Two LISD schools in Four Points on a list for “repurposing” by district within next decade

The pins represent the eight Leander ISD schools in the southern part of the district: five elementary, two middle and one high. Google Maps

Leander ISD encompasses 200 square miles. Google Maps


Four Points News

Leanders ISD recently started discussions about the idea of repurposing two schools in the southern part of the district aka the Four Points area. The main reason behind the idea to close some schools and modify them for other uses is the drop in enrollment. Other reasons include housing trends, inflation and the pandemic aftermath.

District administrators explained that due to under capacity at 11 elementary school campuses, three to four could be modified and utilized in a different function. This was shared during the February 7 LISD Board of Trustees meeting held in consideration of a bond. 

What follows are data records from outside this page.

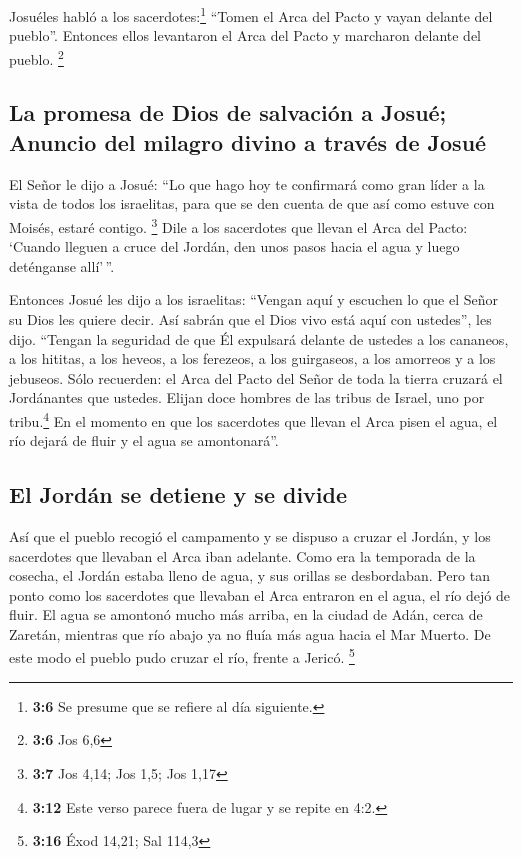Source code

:  Josuéles habló a los sacerdotes:\footnote{\textbf{3:6} Se
  presume que se refiere al día siguiente.} ``Tomen el Arca del Pacto y
vayan delante del pueblo''. Entonces ellos levantaron el Arca del Pacto
y marcharon delante del pueblo. \footnote{\textbf{3:6} Jos 6,6}

\hypertarget{la-promesa-de-dios-de-salvaciuxf3n-a-josuuxe9-anuncio-del-milagro-divino-a-travuxe9s-de-josuuxe9}{%
\subsection{La promesa de Dios de salvación a Josué; Anuncio del milagro
divino a través de
Josué}\label{la-promesa-de-dios-de-salvaciuxf3n-a-josuuxe9-anuncio-del-milagro-divino-a-travuxe9s-de-josuuxe9}}

 El Señor le dijo a Josué: ``Lo que hago hoy te confirmará
como gran líder a la vista de todos los israelitas, para que se den
cuenta de que así como estuve con Moisés, estaré contigo. \footnote{\textbf{3:7}
  Jos 4,14; Jos 1,5; Jos 1,17}  Dile a los sacerdotes que
llevan el Arca del Pacto: `Cuando lleguen a cruce del Jordán, den unos
pasos hacia el agua y luego deténganse allí'\,''.

 Entonces Josué les dijo a los israelitas: ``Vengan aquí y
escuchen lo que el Señor su Dios les quiere decir.  Así
sabrán que el Dios vivo está aquí con ustedes'', les dijo. ``Tengan la
seguridad de que Él expulsará delante de ustedes a los cananeos, a los
hititas, a los heveos, a los ferezeos, a los guirgaseos, a los amorreos
y a los jebuseos.  Sólo recuerden: el Arca del Pacto del
Señor de toda la tierra cruzará el Jordánantes que ustedes.
 Elijan doce hombres de las tribus de Israel, uno por
tribu.\footnote{\textbf{3:12} Este verso parece fuera de lugar y se
  repite en 4:2.}  En el momento en que los sacerdotes
que llevan el Arca pisen el agua, el río dejará de fluir y el agua se
amontonará''.

\hypertarget{el-jorduxe1n-se-detiene-y-se-divide}{%
\subsection{El Jordán se detiene y se
divide}\label{el-jorduxe1n-se-detiene-y-se-divide}}

 Así que el pueblo recogió el campamento y se dispuso a
cruzar el Jordán, y los sacerdotes que llevaban el Arca iban adelante.
 Como era la temporada de la cosecha, el Jordán estaba
lleno de agua, y sus orillas se desbordaban. Pero tan ponto como los
sacerdotes que llevaban el Arca entraron en el agua, el río dejó de
fluir.  El agua se amontonó mucho más arriba, en la
ciudad de Adán, cerca de Zaretán, mientras que río abajo ya no fluía más
agua hacia el Mar Muerto. De este modo el pueblo pudo cruzar el río,
frente a Jericó. \footnote{\textbf{3:16} Éxod 14,21; Sal 114,3}

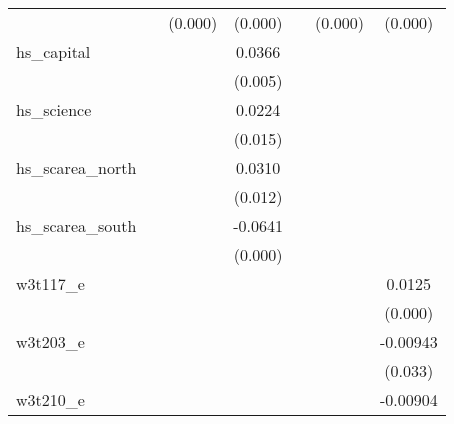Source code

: {\begin{tabular}{l*{6}{c}}
            &                     &     (0.000)         &     (0.000)         &                     &     (0.000)         &     (0.000)         \\
[1em]
hs\_capital  &                     &                     &      0.0366\sym{***}&                     &                     &                     \\
            &                     &                     &     (0.005)         &                     &                     &                     \\
[1em]
hs\_science  &                     &                     &      0.0224\sym{**} &                     &                     &                     \\
            &                     &                     &     (0.015)         &                     &                     &                     \\
[1em]
hs\_scarea\_north&                     &                     &      0.0310\sym{**} &                     &                     &                     \\
            &                     &                     &     (0.012)         &                     &                     &                     \\
[1em]
hs\_scarea\_south&                     &                     &     -0.0641\sym{***}&                     &                     &                     \\
            &                     &                     &     (0.000)         &                     &                     &                     \\
[1em]
w3t117\_e    &                     &                     &                     &                     &                     &      0.0125\sym{***}\\
            &                     &                     &                     &                     &                     &     (0.000)         \\
[1em]
w3t203\_e    &                     &                     &                     &                     &                     &    -0.00943\sym{**} \\
            &                     &                     &                     &                     &                     &     (0.033)         \\
[1em]
w3t210\_e    &                     &                     &                     &                     &                     &    -0.00904\sym{***}\\

\end{tabular}}
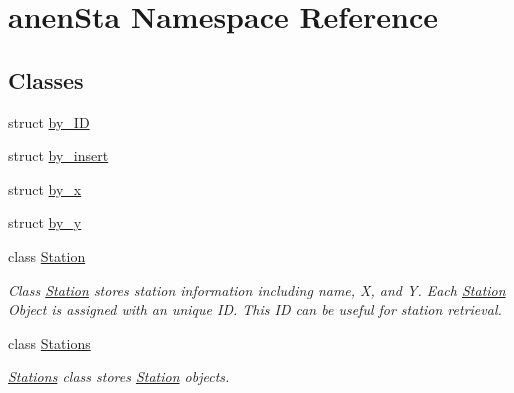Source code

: \hypertarget{namespaceanen_sta}{}\section{anen\+Sta Namespace Reference}
\label{namespaceanen_sta}
\subsection*{Classes}
\begin{DoxyCompactItemize}
\item 
struct \mbox{\hyperlink{structanen_sta_1_1by___i_d}{by\+\_\+\+ID}}
\item 
struct \mbox{\hyperlink{structanen_sta_1_1by__insert}{by\+\_\+insert}}
\item 
struct \mbox{\hyperlink{structanen_sta_1_1by__x}{by\+\_\+x}}
\item 
struct \mbox{\hyperlink{structanen_sta_1_1by__y}{by\+\_\+y}}
\item 
class \mbox{\hyperlink{classanen_sta_1_1_station}{Station}}
\begin{DoxyCompactList}\small\item\em Class \mbox{\hyperlink{classanen_sta_1_1_station}{Station}} stores station information including name, X, and Y. Each \mbox{\hyperlink{classanen_sta_1_1_station}{Station}} Object is assigned with an unique ID. This ID can be useful for station retrieval. \end{DoxyCompactList}\item 
class \mbox{\hyperlink{classanen_sta_1_1_stations}{Stations}}
\begin{DoxyCompactList}\small\item\em \mbox{\hyperlink{classanen_sta_1_1_stations}{Stations}} class stores \mbox{\hyperlink{classanen_sta_1_1_station}{Station}} objects. \end{DoxyCompactList}\end{DoxyCompactItemize}
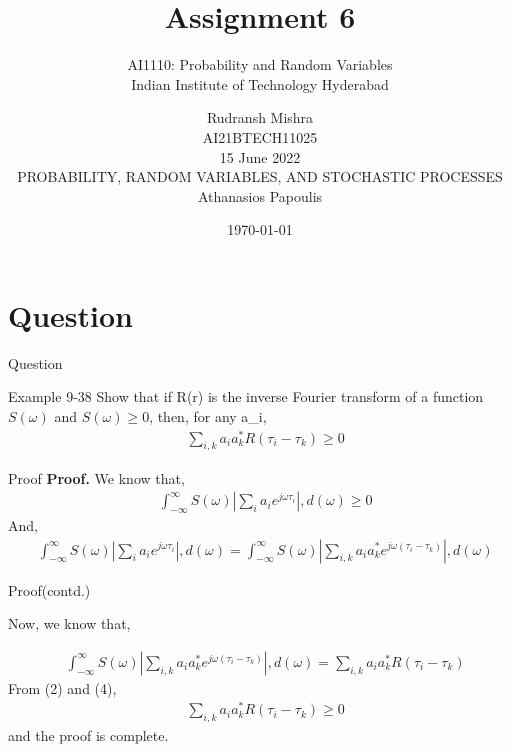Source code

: \documentclass{beamer}
\title{Assignment 6}
\subtitle{\Large AI1110: Probability and Random Variables \\ \large Indian Institute of Technology Hyderabad}
\author{Rudransh Mishra \\ \normalsize AI21BTECH11025 \\ \vspace*{20pt} \normalsize  15 June 2022 \\ \vspace*{20pt} PROBABILITY, RANDOM VARIABLES, AND STOCHASTIC PROCESSES\\ \normalsize Athanasios Papoulis}
\date{\today}
\begin{document}
\begin{frame}
    \titlepage 
\end{frame}

\logo{}


\section{Question}
\begin{frame}{Question}
\begin{block}{Example 9-38}
Show that if R(r) is the inverse Fourier transform of a function $S(\omega)$ and $S(\omega) \geq 0$, then, for any a_i,\\
\begin{align}
&\sum_{i,k}^{} a_i a_k^{*} R(\tau_i - \tau_k) \geq 0
\end{align}
\end{block}
\end{frame}

\begin{frame}{Proof}
\textbf{Proof.}
We know that,
\begin {align}
&\int_{-\infty}^{\infty}S(\omega) |\sum_{i}^{} a_i e^{j \omega \tau_i}|,d(\omega)\geq 0
\end {align}
And,
\begin {align}
&\int_{-\infty}^{\infty}S(\omega) | \sum_{i}^{} a_i e^{j \omega \tau_i}|,d(\omega) = \int_{-\infty}^{\infty}S(\omega) | \sum_{i,k}^{} a_i a_k^{*} e^{j \omega (\tau_i-\tau_k)}| ,d(\omega)
\end {align}
\end{frame}
\begin{frame}{Proof(contd.)}

\begin{center}
Now, we know that,

\begin {align}
&\int_{-\infty}^{\infty}S(\omega) | \sum_{i,k}^{} a_i a_k^{*} e^{j \omega (\tau_i-\tau_k)}| ,d(\omega)=\sum_{i,k}^{} a_i a_k^{*} R(\tau_i - \tau_k)
\end {align}
From (2) and (4),
\begin {align}
&\sum_{i,k}^{} a_i a_k^{*} R(\tau_i - \tau_k) \geq 0
\end {align}
and the proof is complete.
\end{center}

\end{frame}
\end{document}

“There’s the possibility of consolidating the population in elementary schools (in the south),” said Crestina Hardie, LISD spokesperson. “A proposal considered in the bond is repurposing an elementary school in the south projected to cost $37-million.”

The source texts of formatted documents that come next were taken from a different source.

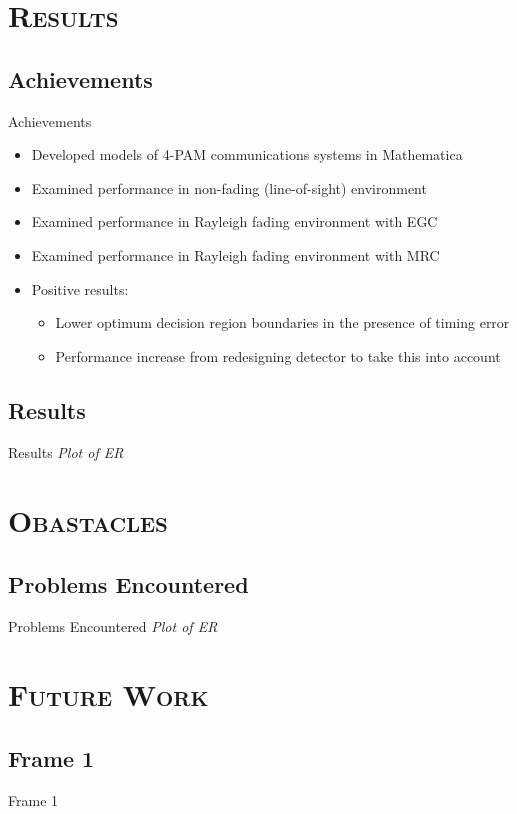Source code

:\documentclass[xcolor=x11names,compress]{beamer}
\renewcommand{\(}{\begin{columns}}
\renewcommand{\)}{\end{columns}}
\newcommand{\<}[1]{\begin{column}{#1}}
\renewcommand{\>}{\end{column}}
\begin{document}
\section{\scshape Results}
\subsection{Achievements}
\begin{frame}{Achievements}
\begin{itemize}
\item Developed models of 4-PAM communications systems in Mathematica
\item Examined performance in non-fading (line-of-sight) environment
\item Examined performance in Rayleigh fading environment with EGC
\item Examined performance in Rayleigh fading environment with MRC
\item Positive results:
	\begin{itemize}
	\item Lower optimum decision region boundaries in the presence of timing error
	\item Performance increase from redesigning detector to take this into account
	\end{itemize}
\end{itemize}
\end{frame}

\subsection{Results}
\begin{frame}{Results}
\emph{Plot of ER}
\end{frame}

\section{\scshape Obastacles}
\subsection{Problems Encountered}
\begin{frame}{Problems Encountered}
\emph{Plot of ER}
\end{frame}

\section{\scshape Future Work}
\subsection{Frame 1}
\begin{frame}{Frame 1}

\end{frame}
\end{document}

Discussions in the Long-Range Plan state that one of the Steiner Ranch elementary schools is to be repurposed to a professional learning center and one of the two area middle schools would be repurposed for “TBD usage”.

Hardie did not confirm which schools are being considered and that repurposing, and she indicated this would be over the next 10 years. LISD would continue to maintain ownership of the sites it is considering in the repurposing.

Repurposing would result in rezoning happening in the Four Points area, and most of the Steiner households would be impacted, she added. 

The discussion is largely based on the recent demographic study which predicts large drops in enrollment across almost all LISD schools in Four Points. 

Fewer students are expected to be in the eight schools in the Four Points area. Future projects show that “most of the schools are hovering around 40% capacity,” Hardie said. 

LISD is hosting a community forum on Monday, March 6 from 6:30 p.m. – 8 p.m. at Vandegrift due to the amount of communication received regarding the Long-Range Plan and the 2023 bond.  

Reasons for repurposing

Hardie shared that the discussions began after the heftiest portions of the November 2021 bond failed some 18 months ago. Not long after that, the LISD Long-Range Committee, district staff and board members came up with ideas.

“When the bond failed in 2021, we had to think critically about how to handle uneven growth in the district,” Hardie said. 

That initiated a Long-Range Plan Committee which started the process to create a 10-year facilities plan, addressing these key focus areas:

  • student access to learning experiences that interest them 
  • facility optimization 
  • fiscal responsibility
  • changes in population over time

“When the demographer’s report was released in the fall, numbers showed a downward trend of schools under capacity in the south,” Hardie said. “By repurposing a school, we have the potential to save our taxpayer’s money in the cost of operating a school.” 

The district’s data aligns and is verified with the demographer’s report about trends in the southern part of the district, Hardie said. There are areas in the central part of the district as well that are being considered for repurposing as well. 

“We’ve talked about rezoning the entire (LISD) area and drive student population south but that idea is extreme,” Hardie said. That would have a negative impact on families, she added.

“The driver is school enrollment,” Hardie said. “And when that bond failed, we were charged to spend money in a fiscally responsible way. We want to be fiscally responsible to the taxpayers.”

South specific reasons

Some reasons that the south is being looked at for repurposing include the projected drop in enrollment, inflation and the pandemic.

“We are noticing that people are staying… they enjoy staying put. People living in this area, continue to afford this area,” Hardie said.

“What we’re used to seeing in Leander and Cedar Park, we’re not seeing

Steiner Ranch, River Place and those areas. Folks are really comfortable living out their years, and younger families can’t always afford it (to live there),” she added.

Hardie also shared there are lingering effects of the COVID pandemic and how that affected LISD schools.

Since the pandemic and over the past couple years, the district has lost 1,500 to 2,000 students to charter or private schools. “We’re remaining open to the fact that we will see (those students) again,” Hardie said. 

Looking ahead

“Repurposing is not happening tomorrow. No final decisions have been made. We are looking at all options as we continue to try to balance uneven growth with fiscal responsibility,” Hardie said.

The process to consider repurposing is just beginning. Before LISD moves forward with any plans, the district will make sure the data supports any sort of repurposing before it makes a decision, Hardie said.

The district wants to hear from LISD residents in the Four Points area. Residents in the southern part of the district are a “powerful force of  community engagement,” Hardie shared.

“We look to see what’s best for students when we look at repurposing schools,” she added.

“I don’t want people (in the south) to feel they are not part of this vital process,” Hardie said. “The right opportunity to be heard is right now.”